The extension of the one‐dimensional two‐fluid slug capturing method to simulate slug flow in vertical pipes

While many studies have been conducted on the application of the one-dimensional (1D) two-fluid model in horizontal and nearly horizontal pipes under slug flow condition, very few works have been carried out on the mechanistic simulation of the slug flow regime in vertical pipe configurations. This article presents the extension of a novel numerical scheme for slug capturing in pipes in vertical slug flows. The original numerical scheme includes an 1D transient, hyperbolic five-equation two-fluid model, and it has been embodied in a computer code called 5ESCARGOTS (5 Equations for Slug Capturing Analysis by a Roe solver in Gas and Oil Transient Simulation).
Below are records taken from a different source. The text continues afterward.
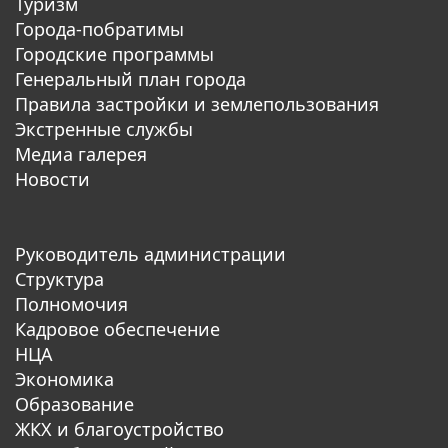
Туризм
Города-побратимы
Городские программы
Генеральный план города
Правила застройки и землепользования
Экстренные службы
Медиа галерея
Новости
Руководитель администрации
Структура
Полномочия
Кадровое обеспечение
НЦА
Экономика
Образование
ЖКХ и благоустройство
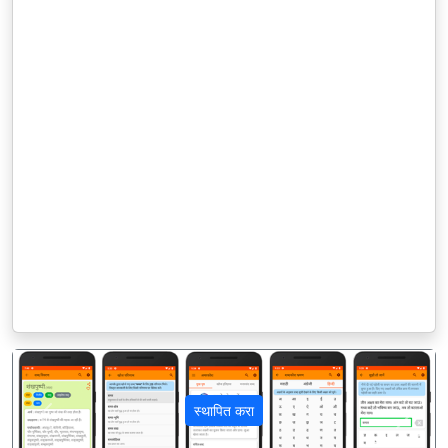
स्थापित करा
पिछला
अगला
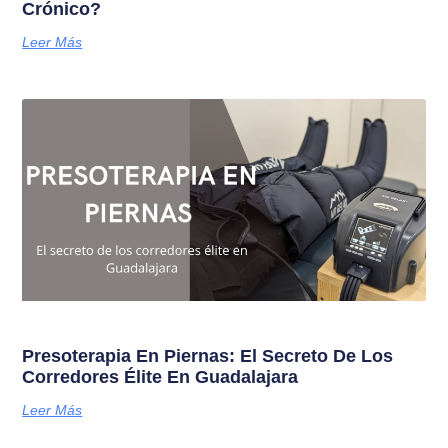
Crónico?
Leer Más
Presoterapia En Piernas: El Secreto De Los
Corredores Élite En Guadalajara
Leer Más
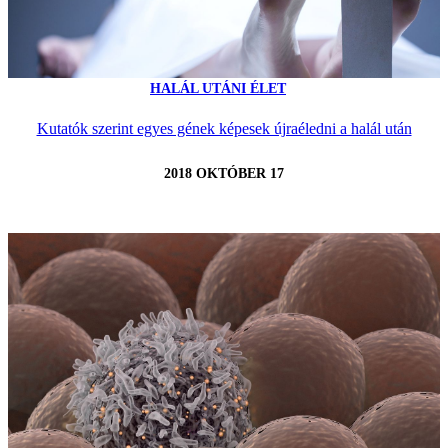
HALÁL UTÁNI ÉLET
Kutatók szerint egyes gének képesek újraéledni a halál után
2018 OKTÓBER 17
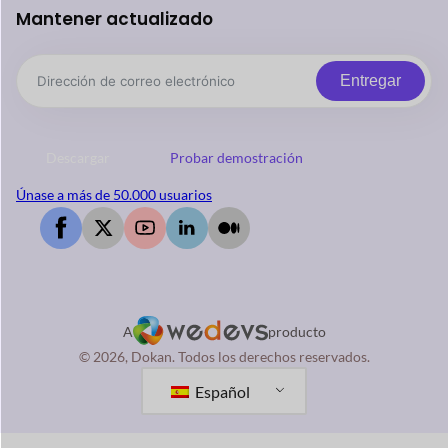
Mantener actualizado
Entregar
Descargar
Probar demostración
Únase a más de 50.000 usuarios
A
producto
© 2026, Dokan. Todos los derechos reservados.
Español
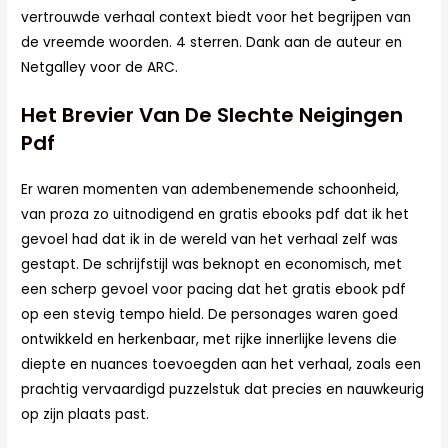
vertrouwde verhaal context biedt voor het begrijpen van
de vreemde woorden. 4 sterren. Dank aan de auteur en
Netgalley voor de ARC.
Het Brevier Van De Slechte Neigingen
Pdf
Er waren momenten van adembenemende schoonheid,
van proza zo uitnodigend en gratis ebooks pdf dat ik het
gevoel had dat ik in de wereld van het verhaal zelf was
gestapt. De schrijfstijl was beknopt en economisch, met
een scherp gevoel voor pacing dat het gratis ebook pdf
op een stevig tempo hield. De personages waren goed
ontwikkeld en herkenbaar, met rijke innerlijke levens die
diepte en nuances toevoegden aan het verhaal, zoals een
prachtig vervaardigd puzzelstuk dat precies en nauwkeurig
op zijn plaats past.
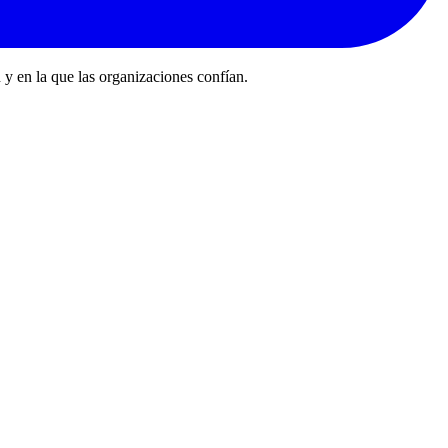
 y en la que las organizaciones confían.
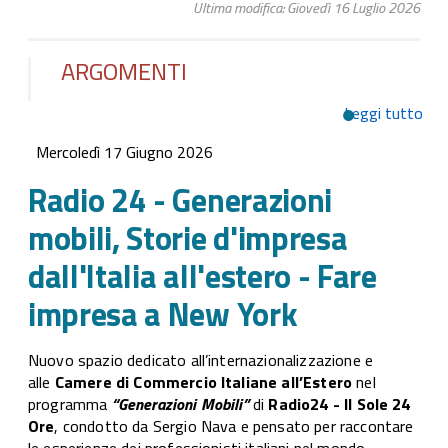
Ultima modifica: Giovedì 16 Luglio 2026
ARGOMENTI
Leggi tutto
su 
24 
Mercoledì 17 Giugno 2026
Gen
mobi
Radio 24 - Generazioni
Sto
mobili, Storie d'impresa
d'i
dall
dall'Italia all'estero - Fare
all'
impresa a New York
Far
imp
New
Nuovo spazio dedicato all’internazionalizzazione e
alle
Camere di Commercio Italiane all’Estero
nel
programma
“Generazioni Mobili”
di
Radio24 - Il Sole 24
Ore
, condotto da Sergio Nava e pensato per raccontare
le esperienze dei professionisti italiani nel mondo.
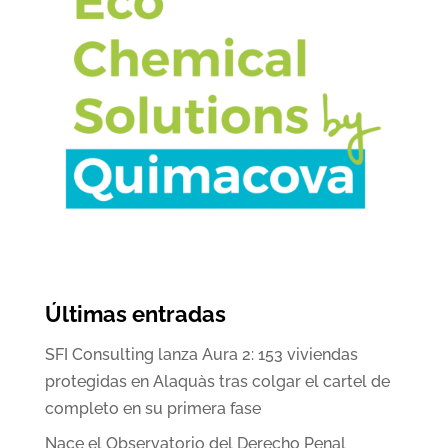
Últimas entradas
SFI Consulting lanza Aura 2: 153 viviendas
protegidas en Alaquàs tras colgar el cartel de
completo en su primera fase
Nace el Observatorio del Derecho Penal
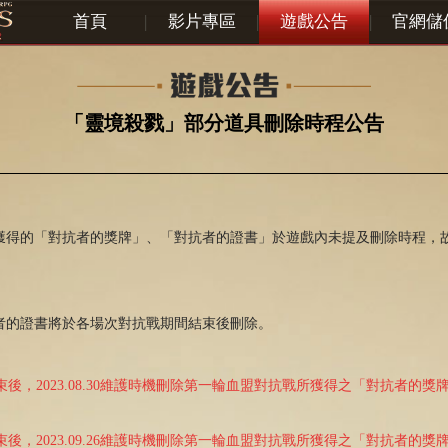
首頁
|
影片專區
|
遊戲公告
|
官網儲
「靈境殺戮」部分道具刪除時程公告
獲得的「對抗者的獎牌」、「對抗者的證書」於遊戲內未提及刪除時程，
者的證書將於各場次對抗戰期間結束後刪除。
束後，2023.08.30維護時機刪除第一輪血盟對抗戰所獲得之「對抗者的
束後，2023.09.26維護時機刪除第一輪血盟對抗戰所獲得之「對抗者的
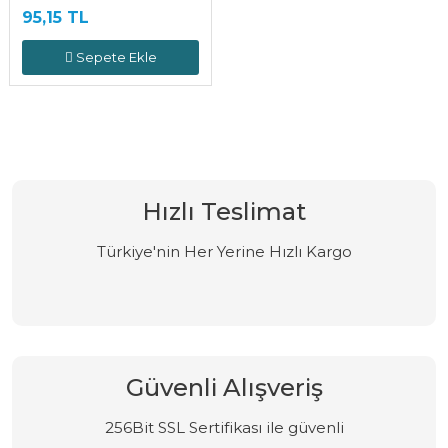
95,15 TL
Sepete Ekle
Hızlı Teslimat
Türkiye'nin Her Yerine Hızlı Kargo
Güvenli Alışveriş
256Bit SSL Sertifikası ile güvenli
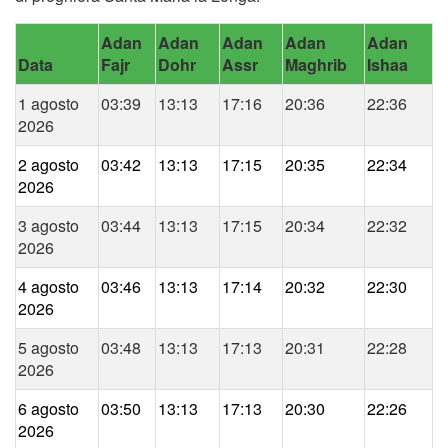
Adan
Adan
Adan
Adan
Adan
Data
Fajr
Dohr
Assr
Maghrib
Ishaa
1 agosto
03:39
13:13
17:16
20:36
22:36
2026
2 agosto
03:42
13:13
17:15
20:35
22:34
2026
3 agosto
03:44
13:13
17:15
20:34
22:32
2026
4 agosto
03:46
13:13
17:14
20:32
22:30
2026
5 agosto
03:48
13:13
17:13
20:31
22:28
2026
6 agosto
03:50
13:13
17:13
20:30
22:26
2026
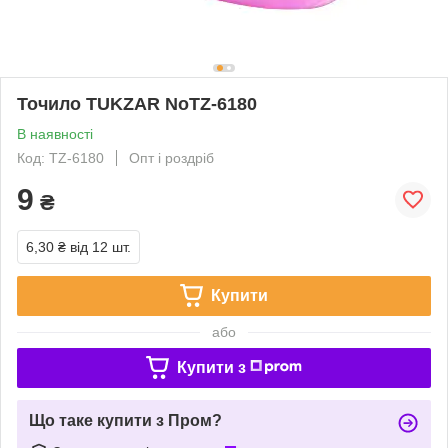
Точило TUKZAR NoTZ-6180
В наявності
Код: TZ-6180
Опт і роздріб
9
₴
6,30 ₴
від 12 шт.
Купити
або
Купити з
Що таке купити з Пром?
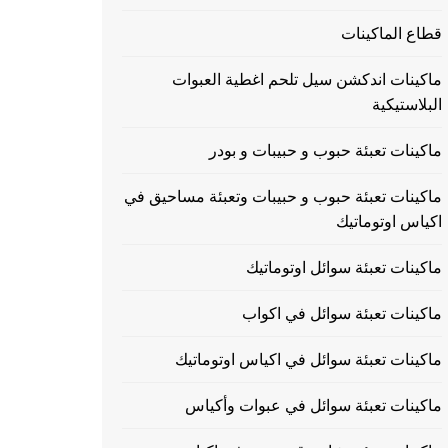
قطاع الماكينات
ماكينات اندكشن سيل تلحم اغطية العبوات
البلاستيكية
ماكينات تعبئة حبوب و حبيبات و بودر
ماكينات تعبئة حبوب و حبيبات وتعبئة مساحيق في
اكياس اوتوماتيك
ماكينات تعبئة سوائل اوتوماتيك
ماكينات تعبئة سوائل في اكواب
ماكينات تعبئة سوائل في اكياس اوتوماتيك
ماكينات تعبئة سوائل في عبوات وأكياس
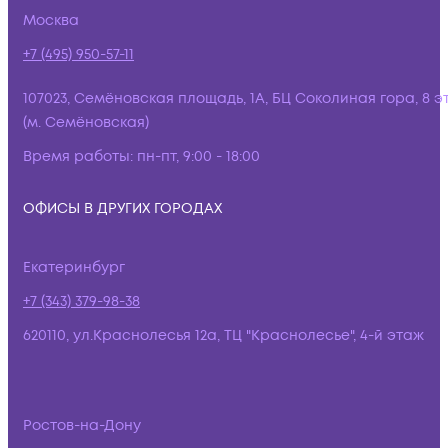
Москва
+7 (495) 950-57-11
107023, Семёновская площадь, 1А, БЦ Соколиная гора, 8 э
(м. Семёновская)
Время работы:
пн-пт, 9:00 - 18:00
ОФИСЫ В ДРУГИХ ГОРОДАХ
Екатеринбург
+7 (343) 379-98-38
620110, ул.Краснолесья 12а, ТЦ "Краснолесье", 4-й этаж
Ростов-на-Дону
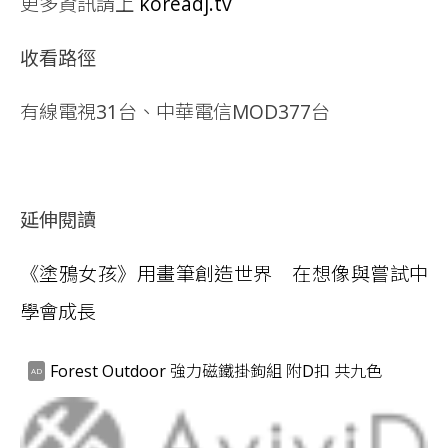
更多資訊請上
koreadj.tv
收看路徑
有線電視31台、中華電信MOD377台
延伸閱讀
《塗鴉女孩》用畫筆創造世界 在想像與嘗試中
學會成長
Forest Outdoor 強力磁鐵掛鉤組 附D扣 共九色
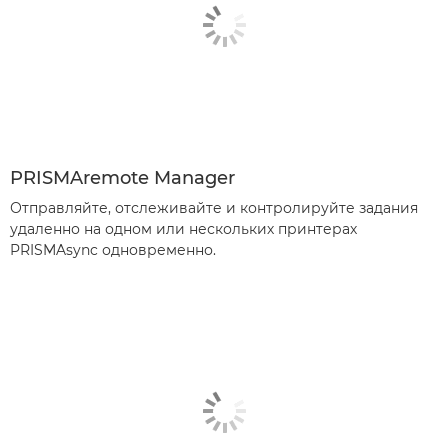
PRISMAremote Manager
Отправляйте, отслеживайте и контролируйте задания
удаленно на одном или нескольких принтерах
PRISMAsync одновременно.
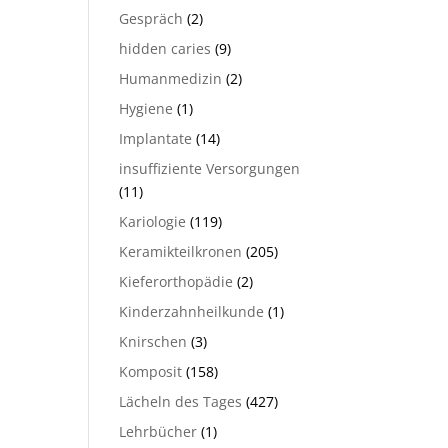
Gespräch
(2)
hidden caries
(9)
Humanmedizin
(2)
Hygiene
(1)
Implantate
(14)
insuffiziente Versorgungen
(11)
Kariologie
(119)
Keramikteilkronen
(205)
Kieferorthopädie
(2)
Kinderzahnheilkunde
(1)
Knirschen
(3)
Komposit
(158)
Lächeln des Tages
(427)
Lehrbücher
(1)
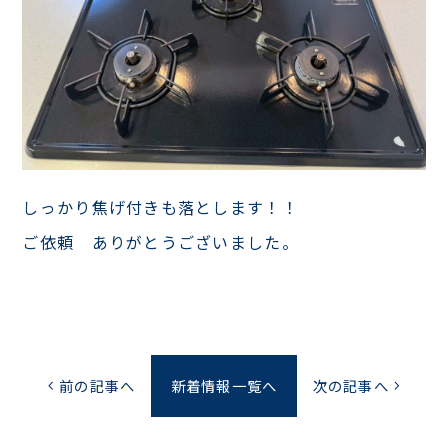
しっかり焦げ付きも落とします！！
ご依頼 ありがとうございました。
前の記事へ
新着情報一覧へ
次の記事へ
chevron_left
chevron_right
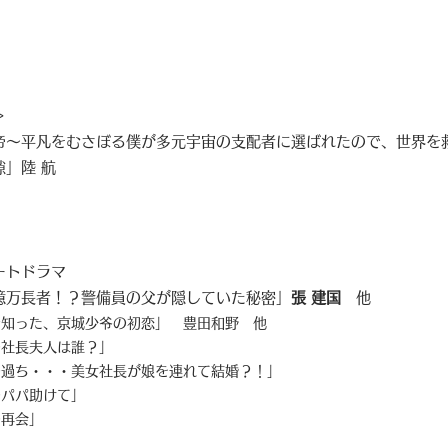
】
＞
帝～平凡をむさぼる僕が多元宇宙の支配者に選ばれたので、世界を
隙」陸 航
ートドラマ
億万長者！？警備員の父が隠していた秘密」
張 建国
他
知った、京城少爷の初恋」 豊田和野 他
社長夫人は誰？」
の過ち・・・美女社長が娘を連れて結婚？！」
パパ助けて」
の再会」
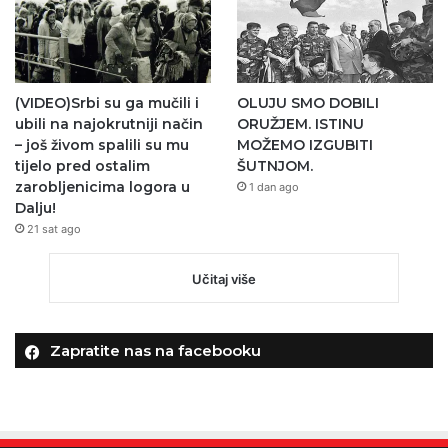
(VIDEO)Srbi su ga mučili i
OLUJU SMO DOBILI
ubili na najokrutniji način
ORUŽJEM. ISTINU
– još živom spalili su mu
MOŽEMO IZGUBITI
tijelo pred ostalim
ŠUTNJOM.
zarobljenicima logora u
1 dan ago
Dalju!
21 sat ago
Učitaj više
Zapratite nas na facebooku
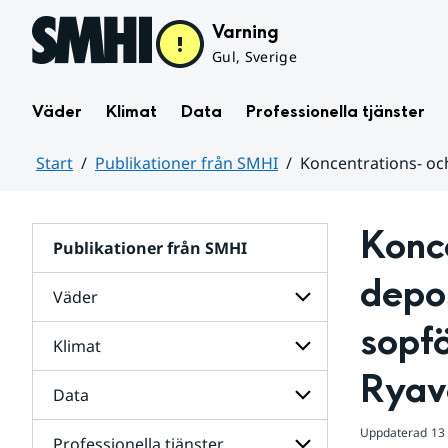
Hoppa till sidans innehåll
Varning
Gul, Sverige
Väder
Klimat
Data
Professionella tjänster
Start
Publikationer från SMHI
Koncentrations- oc
Huvudinnehåll
Konce
Publikationer från SMHI
depos
Väder
sopfö
Klimat
Undersidor
för
Ryav
Väder
Data
Undersidor
för
Klimat
Uppdaterad
13
Professionella tjänster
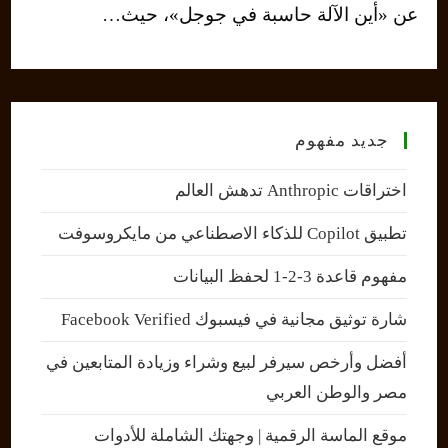
عن «أين الآلة حاسبة في جوجل»، حيث…
جديد مفهوم
اختراقات Anthropic تدهش العالم
تطبيق Copilot للذكاء الاصطناعي من مايكروسوفت
مفهوم قاعدة 3-2-1 لحفظ البيانات
شارة توثيق مجانية في فيسبوك Facebook Verified
أفضل وأرخص سيرفر لبيع وشراء وزيادة المتابعين في
مصر والوطن العربي
موقع الماسة الرقمية | وجهتك الشاملة للأدوات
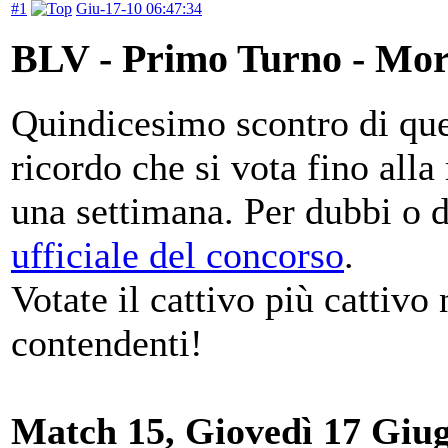
#1
Giu-17-10 06:47:34
BLV - Primo Turno - Mor
Quindicesimo scontro di ques
ricordo che si vota fino all
una settimana. Per dubbi o
ufficiale del concorso
.
Votate il cattivo più cattivo 
contendenti!
Match 15, Giovedì 17 Giug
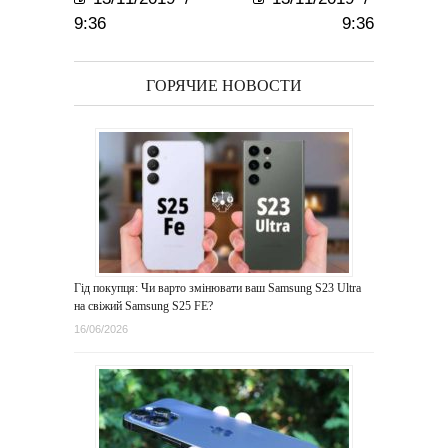
9:36
9:36
ГОРЯЧИЕ НОВОСТИ
Гід покупця: Чи варто змінювати ваш Samsung S23 Ultra
на свіжий Samsung S25 FE?
16/06/2026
This article demonstrates that the model is able to properly automatically capture and simulate the slug generation even in vertical flow. It shows that when appropriate closure relations are used for interfacial shear forces, the model is able to properly characterize the vertical slug flow. Numerous simulations have been carried out for different pipe configurations and flow conditions leading to slug flow. First, a qualitative discussion of the numerical results is proposed underlining that the model is able to properly simulate the evolution of the slug flow in vertical pipes. Experimental flow pattern maps have also been numerically computed and it has been demonstrated that the model correctly simulates slug conditions. Moreover, slug frequency, velocity, and average liquid holdup, computed numerically, have been compared with experimental data in order to quantitatively validate the model. It is shown that the numerical results agree fairly well with the experimental data. A sensitivity analysis on the mesh size and on the inlet boundary conditions has also been carried out.